# Pet Adoption Speed Prediction using Transformer Models

This notebook implements word representation using transformer models (BERT) with PyTorch.

## Target: AdoptionSpeed (0-4)
- 0: Same day adoption
- 1: Adoption within 7 days
- 2: Adoption between 8-30 days
- 3: Adoption between 31-90 days
- 4: No adoption after 100 days

In [1]:

from google.colab import drive
drive.mount('/content/drive')

# Create a directory for the unzipped data if it doesn't exist
!mkdir -p data

# Unzip the specified file into the 'data' directory
!unzip -q "/content/drive/MyDrive/Work/APP Deep Learn/data/petfinder-adoption-prediction.zip" -d data

print("File unzipped successfully to the 'data' directory.")

: 

In [2]:
# Import libraries
import json
import os
import pandas as pd
import numpy as np
from pathlib import Path
import torch
import torch.nn as nn
from torch.utils.data import Dataset, DataLoader
from transformers import AutoTokenizer, AutoModel
from sklearn.model_selection import train_test_split
from sklearn.metrics import accuracy_score, cohen_kappa_score, classification_report, confusion_matrix
from tqdm.auto import tqdm
import matplotlib.pyplot as plt
import seaborn as sns
import warnings
warnings.filterwarnings('ignore')

# Set random seeds for reproducibility
torch.manual_seed(42)
np.random.seed(42)

## 1. Load and Explore Data

In [3]:
# Load training data
# colab
df = pd.read_csv('data/train/train.csv')
# venv on VS code
# df = pd.read_csv('../data/train/train.csv')
print(f"Dataset shape: {df.shape}")
print(f"\nColumns: {df.columns.tolist()}")
print(f"\nFirst few rows:")
df.head()

In [4]:
# Check target distribution
print("AdoptionSpeed distribution:")
print(df['AdoptionSpeed'].value_counts().sort_index())

# Visualize distribution
plt.figure(figsize=(10, 5))
df['AdoptionSpeed'].value_counts().sort_index().plot(kind='bar')
plt.title('Distribution of Adoption Speed')
plt.xlabel('Adoption Speed')
plt.ylabel('Count')
plt.xticks(rotation=0)
plt.show()

In [5]:
# Check descriptions
print(f"Rows with descriptions: {df['Description'].notna().sum()}")
print(f"\nSample description:")
print(df[df['Description'].notna()]['Description'].iloc[0])

In [6]:
# Explore metadata files
sample_pet_id = df['PetID'].iloc[0]
metadata_file = f'data/train_metadata/{sample_pet_id}-1.json'

if os.path.exists(metadata_file):
    with open(metadata_file, 'r') as f:
        metadata = json.load(f)
    print(f"Metadata for {sample_pet_id}:")
    print(json.dumps(metadata, indent=2)[:500], "...")

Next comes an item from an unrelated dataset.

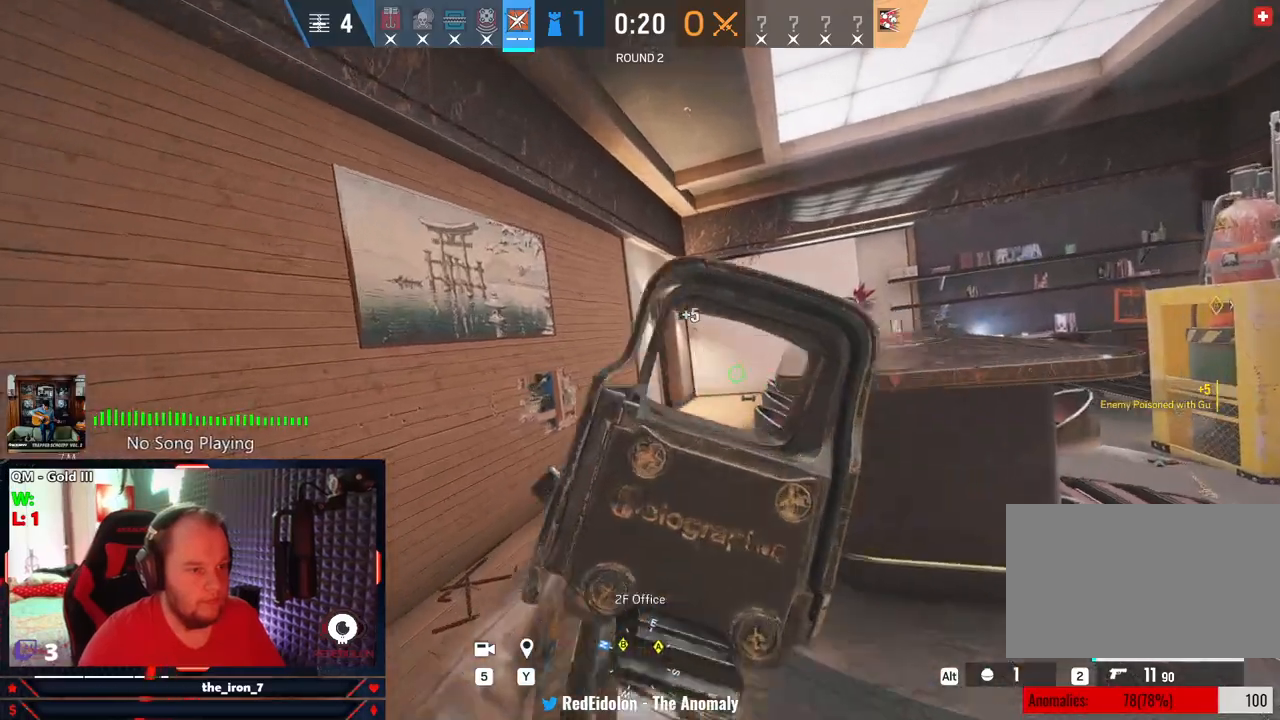
{"keys": ["d", "e"], "mouse": ["right"], "mouse_move": "left", "events": [[41, "w", "up"]]}
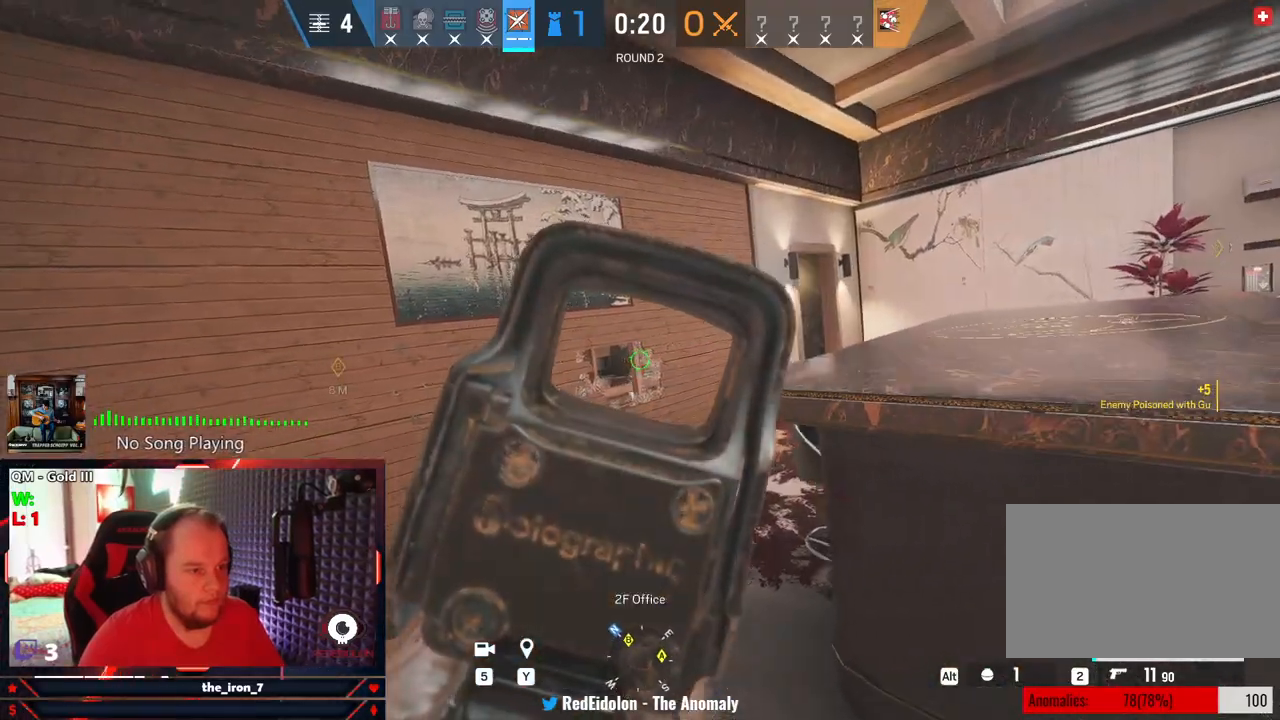
{"keys": ["d", "e"], "mouse": ["right"], "mouse_move": "still", "events": []}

## 2. Create Dataset Class

In [7]:
class PetAdoptionDataset(Dataset):
    """Dataset for Pet Adoption with text metadata"""

    def __init__(self, dataframe, metadata_dir, tokenizer, max_length=128):
        self.data = dataframe.reset_index(drop=True)
        self.metadata_dir = metadata_dir
        self.tokenizer = tokenizer
        self.max_length = max_length

    def __len__(self):
        return len(self.data)

    def __getitem__(self, idx):
        row = self.data.iloc[idx]
        pet_id = row['PetID']

        # Extract text from metadata
        text = self.extract_text_from_metadata(pet_id)

        # Add all relevant text fields
        text_parts = []
        if pd.notna(row.get('Description')):
            text_parts.append(str(row['Description']))
        if text != 'no description':
            text_parts.append(text)
            
        full_text = " ".join(text_parts) if text_parts else "No description available"

        # Tokenize text
        encoding = self.tokenizer(
            full_text,
            add_special_tokens=True,
            max_length=self.max_length,
            padding='max_length',
            truncation=True,
            return_attention_mask=True,
            return_tensors='pt'
        )

        return {
            'input_ids': encoding['input_ids'].flatten().long(),  # Ensure Long type
            'attention_mask': encoding['attention_mask'].flatten().long(), # Ensure Long type
            'labels': torch.tensor(row['AdoptionSpeed'], dtype=torch.long)
        }

    def extract_text_from_metadata(self, pet_id):
        """Extract text descriptions from metadata JSON files"""
        texts = []

        # Check for metadata files with this PetID
        for i in range(1, 10):  # Reduced to top 10 images to speed up
            metadata_file = os.path.join(self.metadata_dir, f"{pet_id}-{i}.json")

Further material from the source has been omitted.